Thereafter, in step S119, the current statistics value is compared with the event prediction value, and in step S121, a difference between the current statistics value and the current day value is calculated. After that, check whether the calculated difference is within a preset error range. Here, since the preset error range is an event that occurs unspecified, the number of events that occur on the day or for each time zone may vary. Therefore, if there is a difference between the current statistics and today's forecast, it is less accurate to judge the disability. Accordingly, in the present invention, in determining whether a failure occurs, an error range is set for more accuracy, and even if an event occurrence difference occurs within the error range, it is regarded as normal system operation. Only when an event occurrence difference is out of the above error range is considered a system failure. The setting of the error range means the number of events, and it is preferable to set the error range properly considering the characteristics of the system to be applied.

The present invention is not limited to the above-described specific preferred embodiments, and various modifications can be made by any person having ordinary skill in the art without departing from the gist of the present invention claimed in the claims. Of course, such changes will fall within the scope of the claims.

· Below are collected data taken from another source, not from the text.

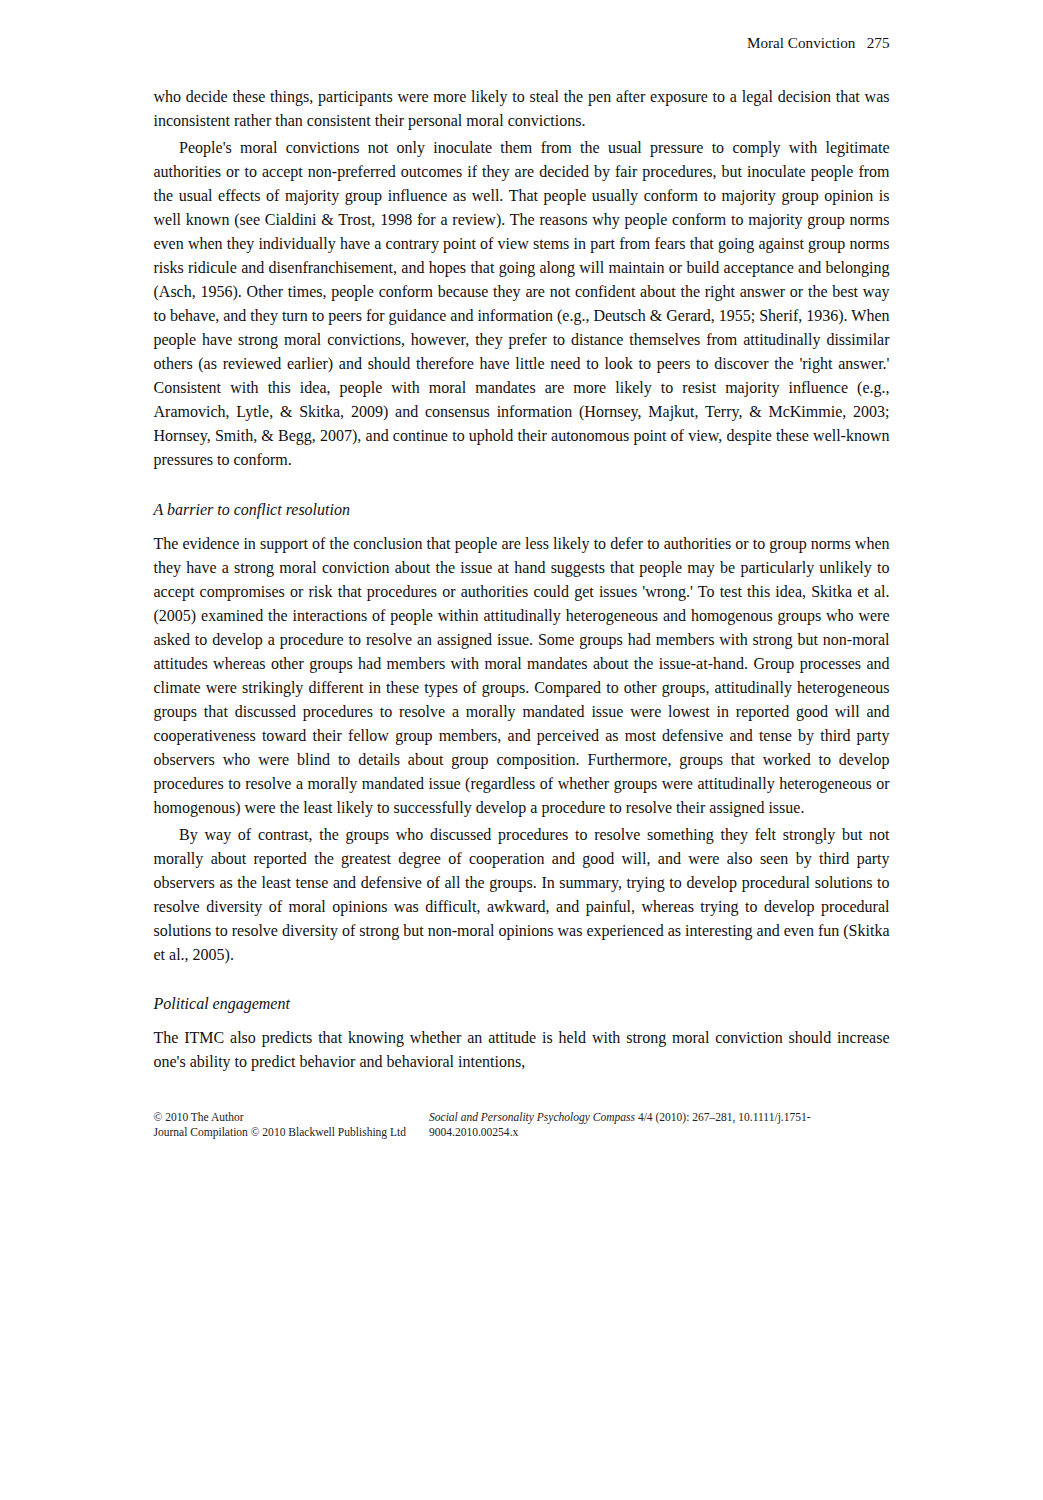Moral Conviction 275
who decide these things, participants were more likely to steal the pen after exposure to a legal decision that was inconsistent rather than consistent their personal moral convictions.
People's moral convictions not only inoculate them from the usual pressure to comply with legitimate authorities or to accept non-preferred outcomes if they are decided by fair procedures, but inoculate people from the usual effects of majority group influence as well. That people usually conform to majority group opinion is well known (see Cialdini & Trost, 1998 for a review). The reasons why people conform to majority group norms even when they individually have a contrary point of view stems in part from fears that going against group norms risks ridicule and disenfranchisement, and hopes that going along will maintain or build acceptance and belonging (Asch, 1956). Other times, people conform because they are not confident about the right answer or the best way to behave, and they turn to peers for guidance and information (e.g., Deutsch & Gerard, 1955; Sherif, 1936). When people have strong moral convictions, however, they prefer to distance themselves from attitudinally dissimilar others (as reviewed earlier) and should therefore have little need to look to peers to discover the 'right answer.' Consistent with this idea, people with moral mandates are more likely to resist majority influence (e.g., Aramovich, Lytle, & Skitka, 2009) and consensus information (Hornsey, Majkut, Terry, & McKimmie, 2003; Hornsey, Smith, & Begg, 2007), and continue to uphold their autonomous point of view, despite these well-known pressures to conform.
A barrier to conflict resolution
The evidence in support of the conclusion that people are less likely to defer to authorities or to group norms when they have a strong moral conviction about the issue at hand suggests that people may be particularly unlikely to accept compromises or risk that procedures or authorities could get issues 'wrong.' To test this idea, Skitka et al. (2005) examined the interactions of people within attitudinally heterogeneous and homogenous groups who were asked to develop a procedure to resolve an assigned issue. Some groups had members with strong but non-moral attitudes whereas other groups had members with moral mandates about the issue-at-hand. Group processes and climate were strikingly different in these types of groups. Compared to other groups, attitudinally heterogeneous groups that discussed procedures to resolve a morally mandated issue were lowest in reported good will and cooperativeness toward their fellow group members, and perceived as most defensive and tense by third party observers who were blind to details about group composition. Furthermore, groups that worked to develop procedures to resolve a morally mandated issue (regardless of whether groups were attitudinally heterogeneous or homogenous) were the least likely to successfully develop a procedure to resolve their assigned issue.
By way of contrast, the groups who discussed procedures to resolve something they felt strongly but not morally about reported the greatest degree of cooperation and good will, and were also seen by third party observers as the least tense and defensive of all the groups. In summary, trying to develop procedural solutions to resolve diversity of moral opinions was difficult, awkward, and painful, whereas trying to develop procedural solutions to resolve diversity of strong but non-moral opinions was experienced as interesting and even fun (Skitka et al., 2005).
Political engagement
The ITMC also predicts that knowing whether an attitude is held with strong moral conviction should increase one's ability to predict behavior and behavioral intentions,
© 2010 The Author
Journal Compilation © 2010 Blackwell Publishing Ltd
Social and Personality Psychology Compass 4/4 (2010): 267–281, 10.1111/j.1751-9004.2010.00254.x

The present invention as described above can be applied to the operating system of the IT-related field or the industrial field to accurately detect the occurrence of a failure, as well as to determine whether the failure of the corresponding system only if the data interface, using the operating system It can be extended to all fields.

Claims

In the method of determining the failure of the operating system in the failure occurrence determination system that is connected to the operating system for operating equipment or devices, etc. to determine whether the failure of the operating system,

A first step of requesting event information normally occurring in the operating system when the connection is established normally by attempting to establish a connection with the operating system;

A second step of checking whether the requested event information is received within a preset event occurrence time for each time point;

A third step of determining that a failure occurs and displaying the event information if the event information does not occur within the event occurrence time of each time point; And

When the unspecified event information is received within the event occurrence time of each time point, a fourth step of calculating a statistical value (current statistical value) for each time of the day and determining whether or not a failure occurs by comparing the calculated current statistical value with the expected value on the day; ,

The fourth step,

If the unspecified event information is received within the event occurrence time of each time point, setting current statistics by performing hourly statistics on the day;

Calculating a daily event estimate from historical event statistics;

Calculating a difference by comparing the set current statistics with the expected event of the day;

Comparing the calculated difference with a preset error range, and if the calculated difference is within the error range, returns to the step of receiving event information; if the calculated difference is out of the error range, it is determined that a failure occurs; Method for determining the failure occurrence of the operating system comprising the step of indicating the occurrence of the failure.
The event information of claim 1, wherein the event information that occurs normally in the first step comprises:

Operating system failures that include specific event information that occurs at a specific time during normal system operation, periodic event information that occurs periodically during normal system operation, and unspecified event information that occurs non-periodically during normal system operation. How to determine the occurrence.
The event-based event of the second step is an event including a specific time point such as event information occurring at a specific time point during normal system operation and periodic event information periodically occurring during normal system operation. How to determine the failure of the operating system.